Provided text:
Count Johan August Sandels (31 August 1764 – 22 January 1831) was a Swedish soldier and politician, being appointed Governor-general of Norway (Riksståthållare in Swedish, Rigsstatholder in Dano-Norwegian) 1818 and Field Marshal in 1824. He also served as acting Governor of Stockholm in 1815.

Biography 
Sandels was born in Stockholm. In the Finnish War (1808–1809) on 27 October 1808, he led the Swedish troops to victory against the Russian forces, at the Battle of Koljonvirta. His subordinate officers were Colonel Fahlander, Major Malm and Major Joachim Zachris Duncker.

These events and others in the Finnish War were later retold in a series of epic poems by Johan Ludvig Runeberg. Runeberg's poem tells a story of Sandels having a feast while the enemy mounts a premature attack. Sandels continues his meal and is accused of cowardice, after which he raises and rides to the battle, drives back the enemy and is praised by his men.

Information supplied:

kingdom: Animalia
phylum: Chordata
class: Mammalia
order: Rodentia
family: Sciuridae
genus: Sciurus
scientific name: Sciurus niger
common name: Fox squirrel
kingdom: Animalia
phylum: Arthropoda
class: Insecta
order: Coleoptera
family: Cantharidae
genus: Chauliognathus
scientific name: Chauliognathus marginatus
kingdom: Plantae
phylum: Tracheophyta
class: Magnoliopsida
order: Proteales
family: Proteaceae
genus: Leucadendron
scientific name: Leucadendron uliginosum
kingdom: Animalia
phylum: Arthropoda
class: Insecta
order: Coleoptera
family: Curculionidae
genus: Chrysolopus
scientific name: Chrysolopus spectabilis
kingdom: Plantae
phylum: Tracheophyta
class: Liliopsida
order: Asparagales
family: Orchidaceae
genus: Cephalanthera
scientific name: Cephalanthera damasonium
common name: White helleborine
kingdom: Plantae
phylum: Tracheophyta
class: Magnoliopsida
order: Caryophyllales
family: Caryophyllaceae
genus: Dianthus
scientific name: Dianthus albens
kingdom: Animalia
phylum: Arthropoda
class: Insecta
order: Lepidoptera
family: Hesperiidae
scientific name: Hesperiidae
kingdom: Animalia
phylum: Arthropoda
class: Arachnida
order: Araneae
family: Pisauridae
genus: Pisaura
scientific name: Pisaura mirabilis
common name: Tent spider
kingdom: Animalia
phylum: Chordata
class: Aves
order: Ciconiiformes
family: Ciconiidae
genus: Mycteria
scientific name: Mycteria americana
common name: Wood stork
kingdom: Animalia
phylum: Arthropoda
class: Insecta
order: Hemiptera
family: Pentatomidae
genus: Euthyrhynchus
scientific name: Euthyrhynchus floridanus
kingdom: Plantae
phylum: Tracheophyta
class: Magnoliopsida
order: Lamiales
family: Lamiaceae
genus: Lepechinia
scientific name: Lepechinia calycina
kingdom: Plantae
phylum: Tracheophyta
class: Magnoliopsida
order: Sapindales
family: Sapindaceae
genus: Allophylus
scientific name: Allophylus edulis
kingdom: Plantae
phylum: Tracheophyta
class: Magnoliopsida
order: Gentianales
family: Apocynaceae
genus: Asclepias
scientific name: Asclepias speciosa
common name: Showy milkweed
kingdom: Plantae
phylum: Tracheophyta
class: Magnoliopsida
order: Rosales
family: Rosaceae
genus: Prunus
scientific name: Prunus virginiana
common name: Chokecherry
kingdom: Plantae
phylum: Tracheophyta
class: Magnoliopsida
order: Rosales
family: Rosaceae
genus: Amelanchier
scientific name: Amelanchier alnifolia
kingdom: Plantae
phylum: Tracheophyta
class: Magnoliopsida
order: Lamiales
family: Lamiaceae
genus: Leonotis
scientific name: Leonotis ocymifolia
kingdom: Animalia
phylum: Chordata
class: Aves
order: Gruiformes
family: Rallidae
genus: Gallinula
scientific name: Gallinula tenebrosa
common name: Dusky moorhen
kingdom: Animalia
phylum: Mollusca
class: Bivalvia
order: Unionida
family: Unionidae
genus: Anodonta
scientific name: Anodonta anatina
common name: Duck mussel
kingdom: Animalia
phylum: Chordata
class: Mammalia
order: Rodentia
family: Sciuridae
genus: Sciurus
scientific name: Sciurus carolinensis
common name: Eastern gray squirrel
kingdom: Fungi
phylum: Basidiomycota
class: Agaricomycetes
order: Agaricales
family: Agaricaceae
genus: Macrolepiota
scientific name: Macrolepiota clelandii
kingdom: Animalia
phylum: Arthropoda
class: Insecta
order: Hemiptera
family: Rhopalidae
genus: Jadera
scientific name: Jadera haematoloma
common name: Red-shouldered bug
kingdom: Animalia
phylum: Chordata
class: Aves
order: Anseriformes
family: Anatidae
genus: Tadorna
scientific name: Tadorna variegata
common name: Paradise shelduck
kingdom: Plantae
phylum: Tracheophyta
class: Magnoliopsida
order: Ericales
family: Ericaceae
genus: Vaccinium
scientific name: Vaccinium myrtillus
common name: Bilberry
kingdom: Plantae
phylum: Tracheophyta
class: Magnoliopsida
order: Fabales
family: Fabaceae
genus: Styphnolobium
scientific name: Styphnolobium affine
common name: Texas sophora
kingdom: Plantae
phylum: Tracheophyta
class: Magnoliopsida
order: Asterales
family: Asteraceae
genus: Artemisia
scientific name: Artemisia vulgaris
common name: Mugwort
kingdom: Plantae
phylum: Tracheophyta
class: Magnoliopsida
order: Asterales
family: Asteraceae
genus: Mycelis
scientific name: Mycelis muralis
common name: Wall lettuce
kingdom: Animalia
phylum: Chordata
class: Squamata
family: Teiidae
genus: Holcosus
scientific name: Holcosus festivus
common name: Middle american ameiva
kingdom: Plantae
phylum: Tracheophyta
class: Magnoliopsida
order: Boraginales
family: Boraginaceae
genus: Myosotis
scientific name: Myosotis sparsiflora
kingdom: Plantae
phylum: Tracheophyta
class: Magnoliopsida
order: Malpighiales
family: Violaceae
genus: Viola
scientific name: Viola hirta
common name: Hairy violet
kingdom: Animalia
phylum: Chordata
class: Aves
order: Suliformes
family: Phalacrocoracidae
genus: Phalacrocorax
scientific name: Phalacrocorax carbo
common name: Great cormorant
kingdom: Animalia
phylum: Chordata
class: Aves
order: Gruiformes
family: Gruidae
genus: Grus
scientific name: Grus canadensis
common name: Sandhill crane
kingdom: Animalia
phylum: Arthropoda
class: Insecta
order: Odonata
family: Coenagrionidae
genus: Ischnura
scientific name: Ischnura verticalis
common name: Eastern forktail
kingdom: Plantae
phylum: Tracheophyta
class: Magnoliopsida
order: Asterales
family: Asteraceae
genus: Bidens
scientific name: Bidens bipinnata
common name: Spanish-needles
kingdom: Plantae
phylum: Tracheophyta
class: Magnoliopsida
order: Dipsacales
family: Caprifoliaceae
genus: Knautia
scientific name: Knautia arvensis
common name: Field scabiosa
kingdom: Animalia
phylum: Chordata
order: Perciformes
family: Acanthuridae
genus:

Task directions: In what year does the Sandels biography say he was appointed Field Marshal? Rely only on the Sandels biography, not the listing.

The completed task: 1824